On Wednesday 11th March I attended an OFT event titled Business Leadership in Consumer Protection. The event focused on the role that self regulation has to play in protecting consumers. The OFT has launched a consultation on self regulation.

What makes self regulation work? The ASA was clear that self regulation was successful in its sector (except in broadcasting where it has co-regulatory powers with Ofcom) because the industry knows that as well as being signatories to the ASA advertising codes, the UK has consumer protection laws that the OFT can utilise to take action against misleading advertising. This acts as a strong deterrent, as does the knowledge that the sector is under scrutiny by politicians. There are also good economic incentives for the industry to coalesce around self regulation. That being: they can spread the cost of self regulation across the sector rather than end up as an individual company in court facing costly litigation. The ASA did give the OFT a cautionary note: that if it does not sanction and sanction transgressors quickly the effect of it being a deterrent is greatly weakened.

From an international perspective, Mary Engle, Acting Deputy Director, of the US Bureau of Consumer Protection, said she is in favour of self regulation because: it is flexible; quick to implement; it did not consume large amounts of budgetary resource; and importantly had the buy-in of industry. This last fact is particularly important because it removes the need for a long consultation process and the time required to introduce legislation. The success of self regulation in the US can be seen in the changes to fast food advertising, and the decline in sales of adult rated games, to minors. In both instances politicians and the Bureau of Consumer Protection waived the big stick and industry came together to avoid formal legislation.
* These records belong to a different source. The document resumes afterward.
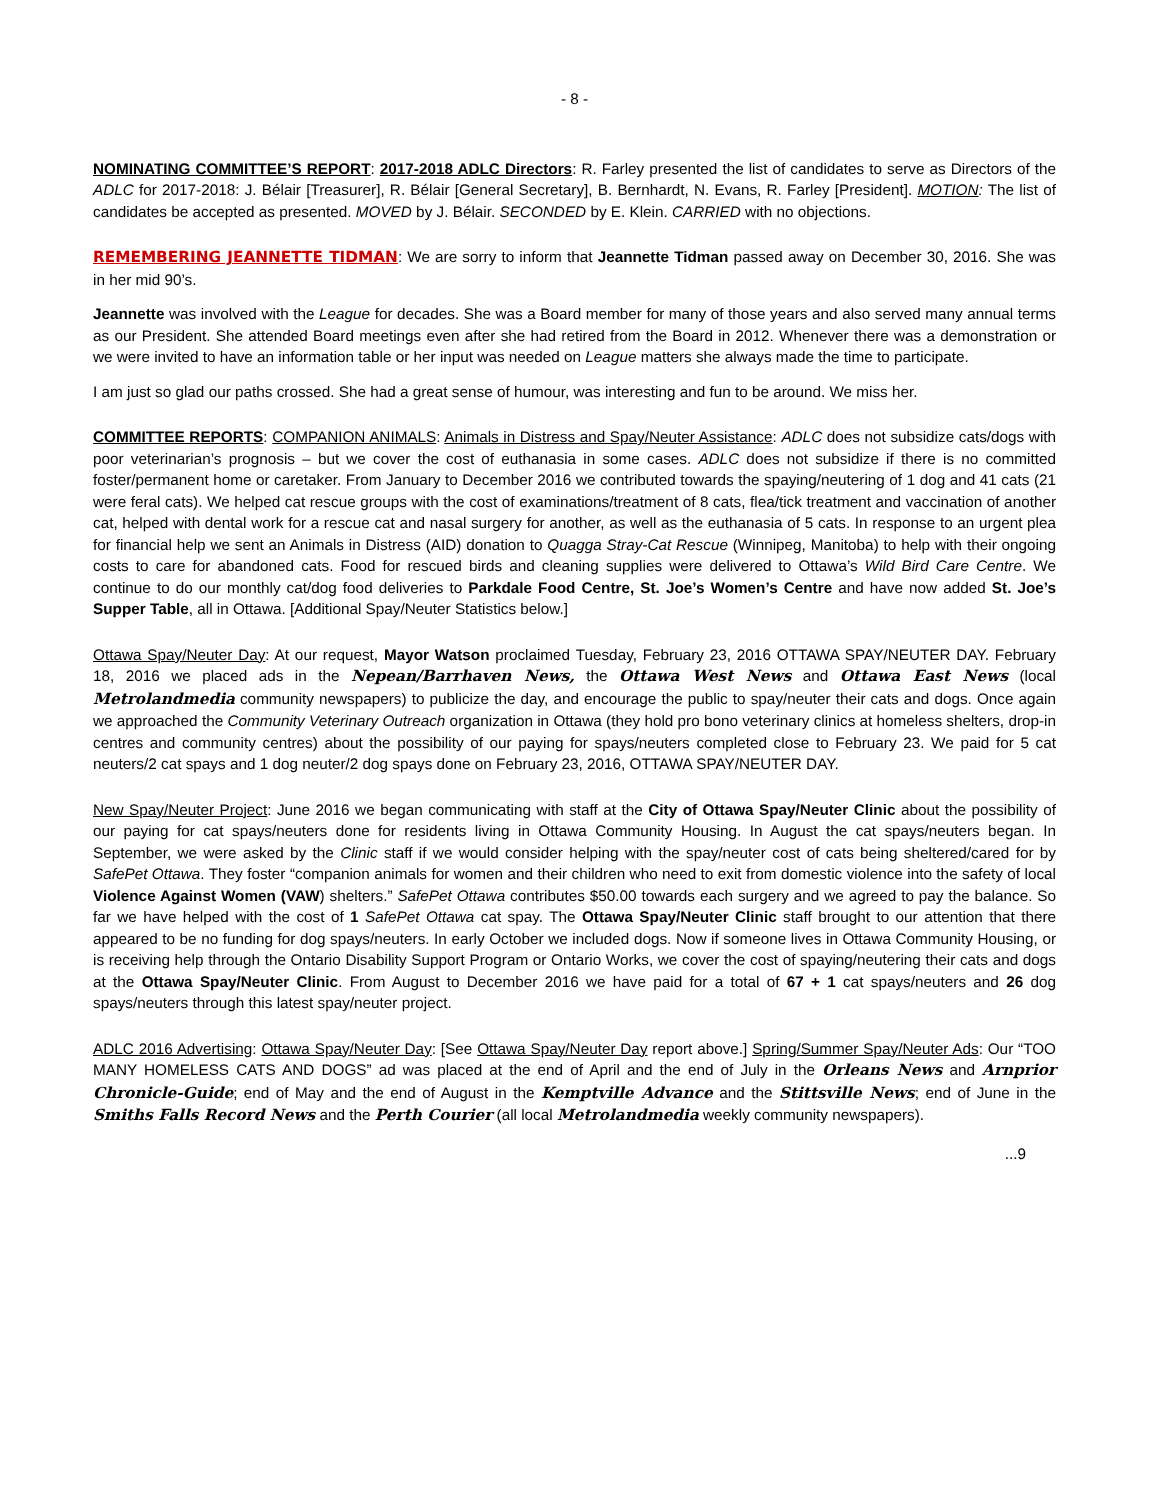- 8 -
NOMINATING COMMITTEE’S REPORT: 2017-2018 ADLC Directors: R. Farley presented the list of candidates to serve as Directors of the ADLC for 2017-2018: J. Bélair [Treasurer], R. Bélair [General Secretary], B. Bernhardt, N. Evans, R. Farley [President]. MOTION: The list of candidates be accepted as presented. MOVED by J. Bélair. SECONDED by E. Klein. CARRIED with no objections.
REMEMBERING JEANNETTE TIDMAN: We are sorry to inform that Jeannette Tidman passed away on December 30, 2016. She was in her mid 90’s.
Jeannette was involved with the League for decades. She was a Board member for many of those years and also served many annual terms as our President. She attended Board meetings even after she had retired from the Board in 2012. Whenever there was a demonstration or we were invited to have an information table or her input was needed on League matters she always made the time to participate.
I am just so glad our paths crossed. She had a great sense of humour, was interesting and fun to be around. We miss her.
COMMITTEE REPORTS: COMPANION ANIMALS: Animals in Distress and Spay/Neuter Assistance: ADLC does not subsidize cats/dogs with poor veterinarian’s prognosis – but we cover the cost of euthanasia in some cases. ADLC does not subsidize if there is no committed foster/permanent home or caretaker. From January to December 2016 we contributed towards the spaying/neutering of 1 dog and 41 cats (21 were feral cats). We helped cat rescue groups with the cost of examinations/treatment of 8 cats, flea/tick treatment and vaccination of another cat, helped with dental work for a rescue cat and nasal surgery for another, as well as the euthanasia of 5 cats. In response to an urgent plea for financial help we sent an Animals in Distress (AID) donation to Quagga Stray-Cat Rescue (Winnipeg, Manitoba) to help with their ongoing costs to care for abandoned cats. Food for rescued birds and cleaning supplies were delivered to Ottawa’s Wild Bird Care Centre. We continue to do our monthly cat/dog food deliveries to Parkdale Food Centre, St. Joe’s Women’s Centre and have now added St. Joe’s Supper Table, all in Ottawa. [Additional Spay/Neuter Statistics below.]
Ottawa Spay/Neuter Day: At our request, Mayor Watson proclaimed Tuesday, February 23, 2016 OTTAWA SPAY/NEUTER DAY. February 18, 2016 we placed ads in the Nepean/Barrhaven News, the Ottawa West News and Ottawa East News (local Metrolandmedia community newspapers) to publicize the day, and encourage the public to spay/neuter their cats and dogs. Once again we approached the Community Veterinary Outreach organization in Ottawa (they hold pro bono veterinary clinics at homeless shelters, drop-in centres and community centres) about the possibility of our paying for spays/neuters completed close to February 23. We paid for 5 cat neuters/2 cat spays and 1 dog neuter/2 dog spays done on February 23, 2016, OTTAWA SPAY/NEUTER DAY.
New Spay/Neuter Project: June 2016 we began communicating with staff at the City of Ottawa Spay/Neuter Clinic about the possibility of our paying for cat spays/neuters done for residents living in Ottawa Community Housing. In August the cat spays/neuters began. In September, we were asked by the Clinic staff if we would consider helping with the spay/neuter cost of cats being sheltered/cared for by SafePet Ottawa. They foster “companion animals for women and their children who need to exit from domestic violence into the safety of local Violence Against Women (VAW) shelters.” SafePet Ottawa contributes $50.00 towards each surgery and we agreed to pay the balance. So far we have helped with the cost of 1 SafePet Ottawa cat spay. The Ottawa Spay/Neuter Clinic staff brought to our attention that there appeared to be no funding for dog spays/neuters. In early October we included dogs. Now if someone lives in Ottawa Community Housing, or is receiving help through the Ontario Disability Support Program or Ontario Works, we cover the cost of spaying/neutering their cats and dogs at the Ottawa Spay/Neuter Clinic. From August to December 2016 we have paid for a total of 67 + 1 cat spays/neuters and 26 dog spays/neuters through this latest spay/neuter project.
ADLC 2016 Advertising: Ottawa Spay/Neuter Day: [See Ottawa Spay/Neuter Day report above.] Spring/Summer Spay/Neuter Ads: Our “TOO MANY HOMELESS CATS AND DOGS” ad was placed at the end of April and the end of July in the Orleans News and Arnprior Chronicle-Guide; end of May and the end of August in the Kemptville Advance and the Stittsville News; end of June in the Smiths Falls Record News and the Perth Courier (all local Metrolandmedia weekly community newspapers).
...9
So what of Ofcom's self regulatory work? Kristina Glushkova explained how Ofcom looks to identify the most appropriate approach to address specific issues in the communications market. It doesn't favour one approach over another but looks to identify whether self, co, or formal regulation is most likely to succeed. In December 2008 Ofcom published a statement that sets out this approach, which can be found here: http://www.ofcom.org.uk/consult/condocs/coregulation/statement/. The following steps are what Ofcom takes to understand what the industry incentives and the market conditions are for a given situation and therefore what approach should be taken:

  1. Collective incentives to solve the problem?
  2. Likely solution in the best interests of citizens and consumers?
  3. Individual incentives not to participate?
  4. Likelihood of "free-riding"?
  5. Can clear objectives be established?

Ofcom pointed to the success of the Independent Mobile Classification Body (IMCB) as a self regulatory scheme, and that self regulation for mobile mis-selling was inappropriate due to a conflict of incentives on companies to comply with such a scheme.
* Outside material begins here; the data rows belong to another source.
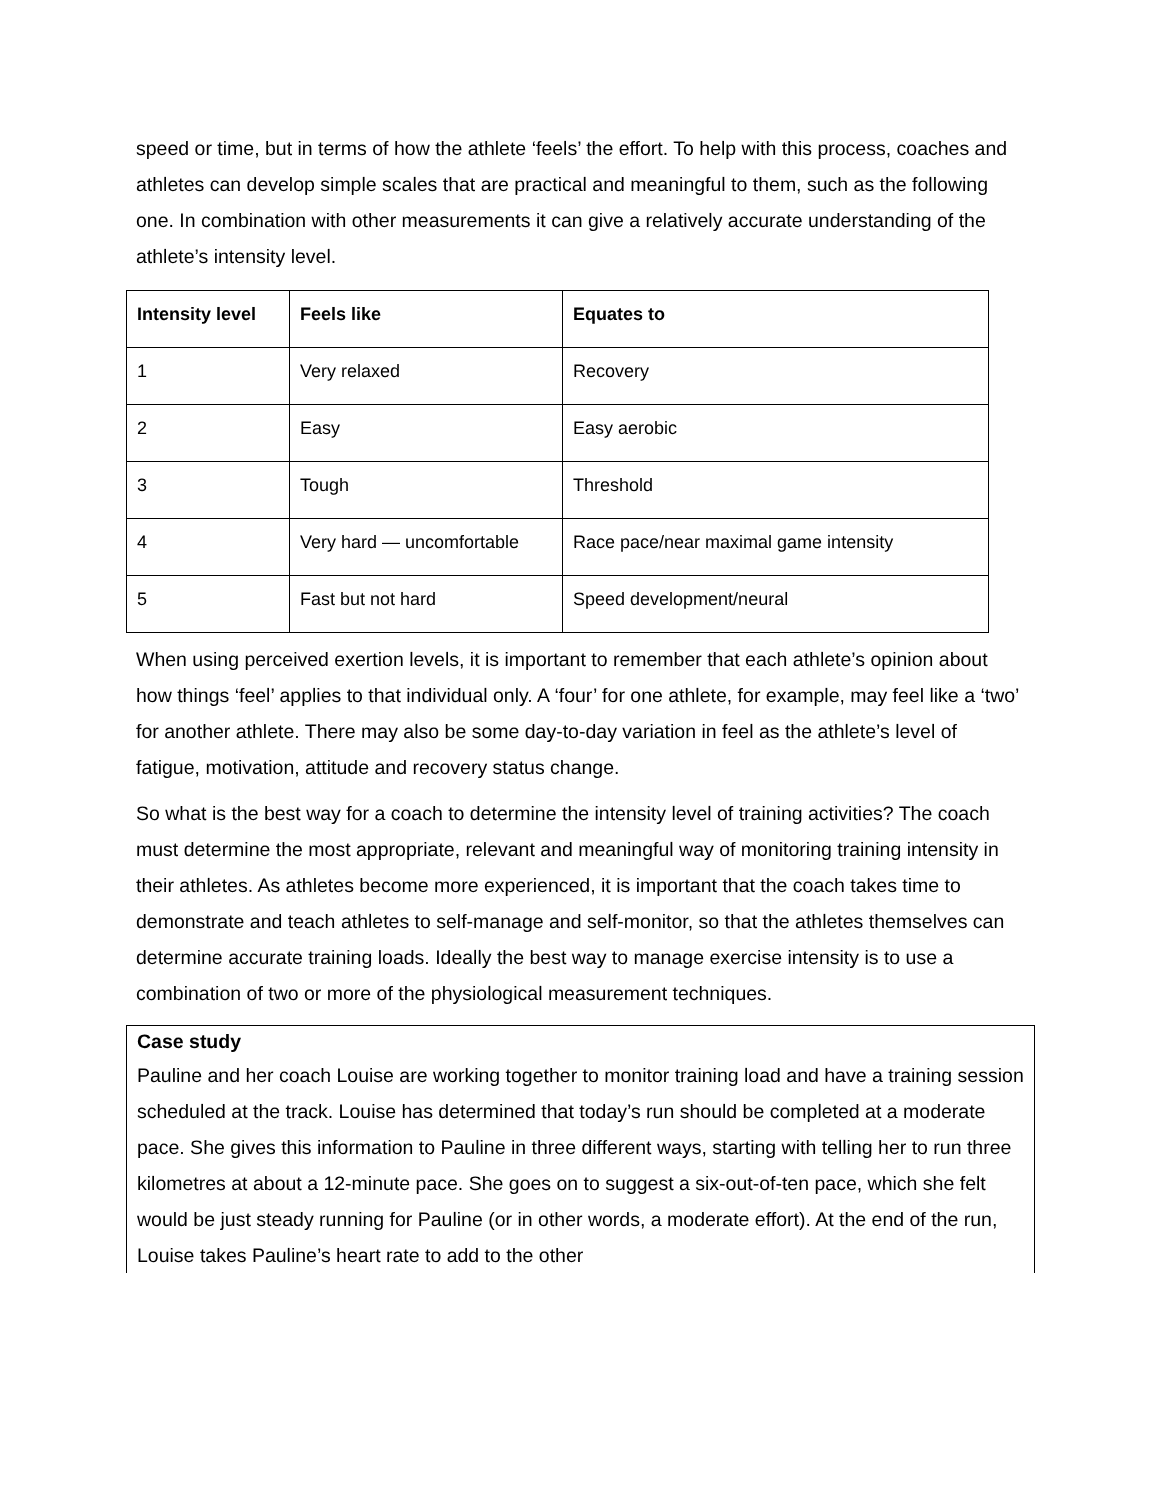speed or time, but in terms of how the athlete ‘feels’ the effort. To help with this process, coaches and athletes can develop simple scales that are practical and meaningful to them, such as the following one. In combination with other measurements it can give a relatively accurate understanding of the athlete’s intensity level.
| Intensity level | Feels like | Equates to |
| --- | --- | --- |
| 1 | Very relaxed | Recovery |
| 2 | Easy | Easy aerobic |
| 3 | Tough | Threshold |
| 4 | Very hard — uncomfortable | Race pace/near maximal game intensity |
| 5 | Fast but not hard | Speed development/neural |
When using perceived exertion levels, it is important to remember that each athlete’s opinion about how things ‘feel’ applies to that individual only. A ‘four’ for one athlete, for example, may feel like a ‘two’ for another athlete. There may also be some day-to-day variation in feel as the athlete’s level of fatigue, motivation, attitude and recovery status change.
So what is the best way for a coach to determine the intensity level of training activities? The coach must determine the most appropriate, relevant and meaningful way of monitoring training intensity in their athletes. As athletes become more experienced, it is important that the coach takes time to demonstrate and teach athletes to self-manage and self-monitor, so that the athletes themselves can determine accurate training loads. Ideally the best way to manage exercise intensity is to use a combination of two or more of the physiological measurement techniques.
Case study
Pauline and her coach Louise are working together to monitor training load and have a training session scheduled at the track. Louise has determined that today’s run should be completed at a moderate pace. She gives this information to Pauline in three different ways, starting with telling her to run three kilometres at about a 12-minute pace. She goes on to suggest a six-out-of-ten pace, which she felt would be just steady running for Pauline (or in other words, a moderate effort). At the end of the run, Louise takes Pauline’s heart rate to add to the other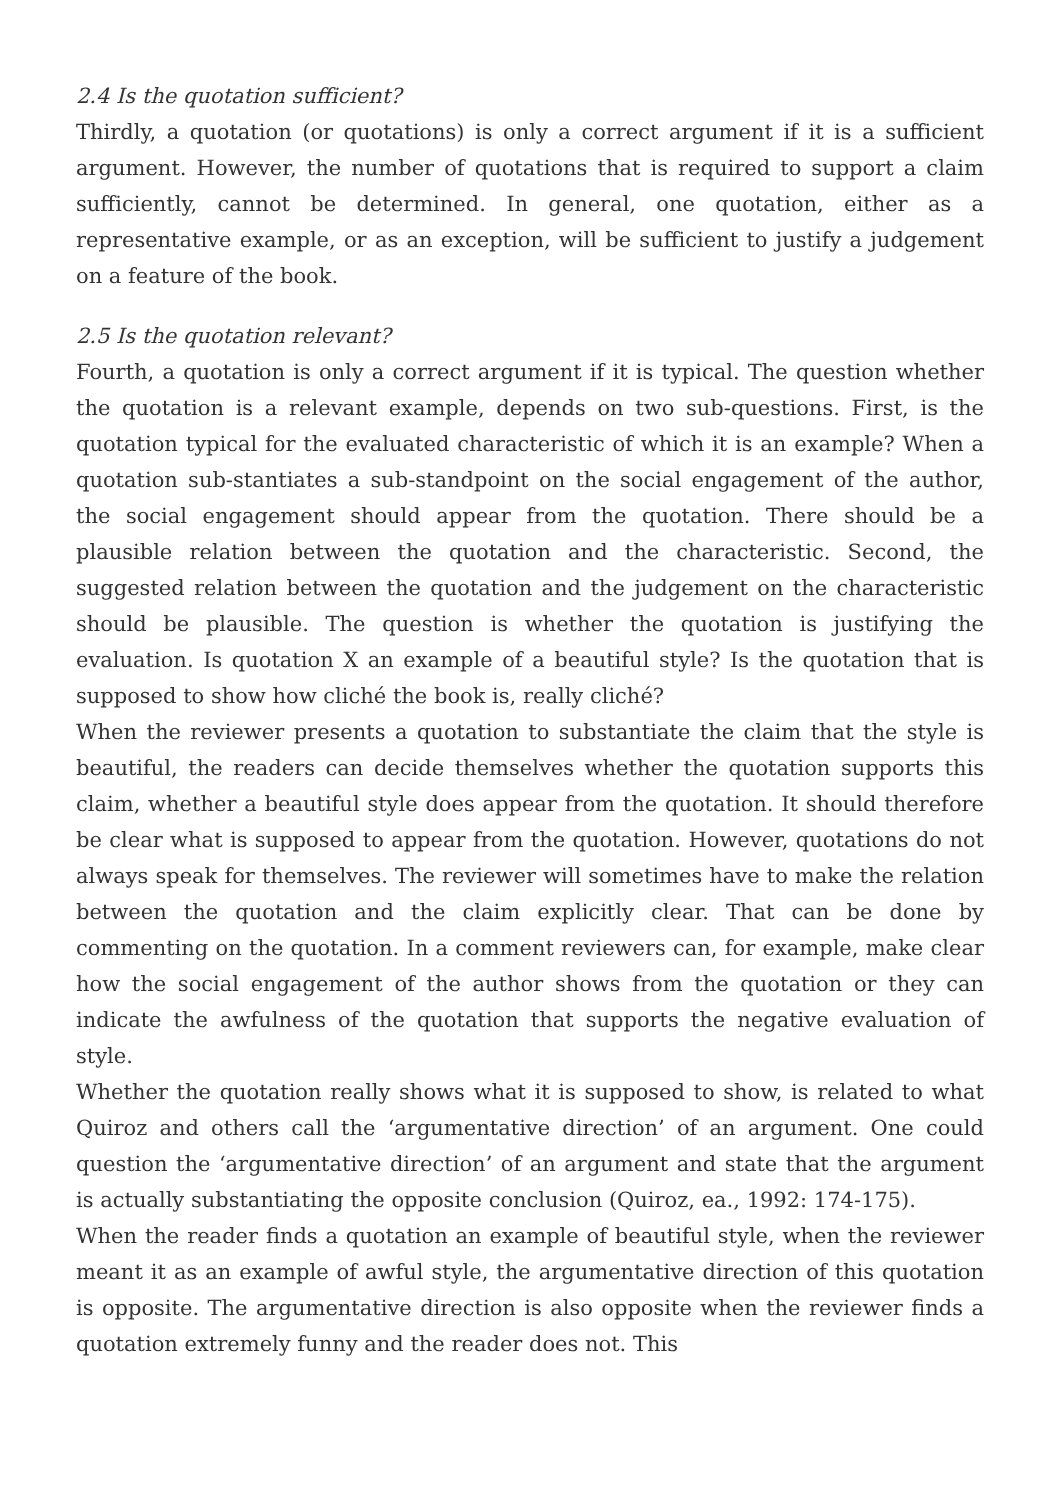2.4 Is the quotation sufficient?
Thirdly, a quotation (or quotations) is only a correct argument if it is a sufficient argument. However, the number of quotations that is required to support a claim sufficiently, cannot be determined. In general, one quotation, either as a representative example, or as an exception, will be sufficient to justify a judgement on a feature of the book.
2.5 Is the quotation relevant?
Fourth, a quotation is only a correct argument if it is typical. The question whether the quotation is a relevant example, depends on two sub-questions. First, is the quotation typical for the evaluated characteristic of which it is an example? When a quotation sub-stantiates a sub-standpoint on the social engagement of the author, the social engagement should appear from the quotation. There should be a plausible relation between the quotation and the characteristic. Second, the suggested relation between the quotation and the judgement on the characteristic should be plausible. The question is whether the quotation is justifying the evaluation. Is quotation X an example of a beautiful style? Is the quotation that is supposed to show how cliché the book is, really cliché?
When the reviewer presents a quotation to substantiate the claim that the style is beautiful, the readers can decide themselves whether the quotation supports this claim, whether a beautiful style does appear from the quotation. It should therefore be clear what is supposed to appear from the quotation. However, quotations do not always speak for themselves. The reviewer will sometimes have to make the relation between the quotation and the claim explicitly clear. That can be done by commenting on the quotation. In a comment reviewers can, for example, make clear how the social engagement of the author shows from the quotation or they can indicate the awfulness of the quotation that supports the negative evaluation of style.
Whether the quotation really shows what it is supposed to show, is related to what Quiroz and others call the ‘argumentative direction’ of an argument. One could question the ‘argumentative direction’ of an argument and state that the argument is actually substantiating the opposite conclusion (Quiroz, ea., 1992: 174-175).
When the reader finds a quotation an example of beautiful style, when the reviewer meant it as an example of awful style, the argumentative direction of this quotation is opposite. The argumentative direction is also opposite when the reviewer finds a quotation extremely funny and the reader does not. This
But there are other businesses who are interested in seeing self regulation succeed. The Carpet Foundation represents over a 1000 independent carpet retailers in a market that is not dominated by a small number of competitors but by many. By joining and adhering to the Foundation's scheme - part of the OFT's Consumer Codes Approval Scheme (ACCAS) - retailers are allowed to use an OFT logo that acts as a hallmark of customer quality helping people purchase with confidence.

Presenting a consumer perspective Steve Brooker of Consumer Focus was clear that self regulation only works in certain markets and taking a historical perspective its use is declining. He pointed to the end of self regulation for solicitors and medical staff and to the failure of self regulation in the second-hand car market. In this last instance self regulation was inappropriate in this sector because there are numerous retailers that are unable to be corralled together - there was also a failure of enforcement. Where he believed self regulation can work is when an industry is made up of a ‘smallish' number of players and when Government or regulators threaten more draconian measures.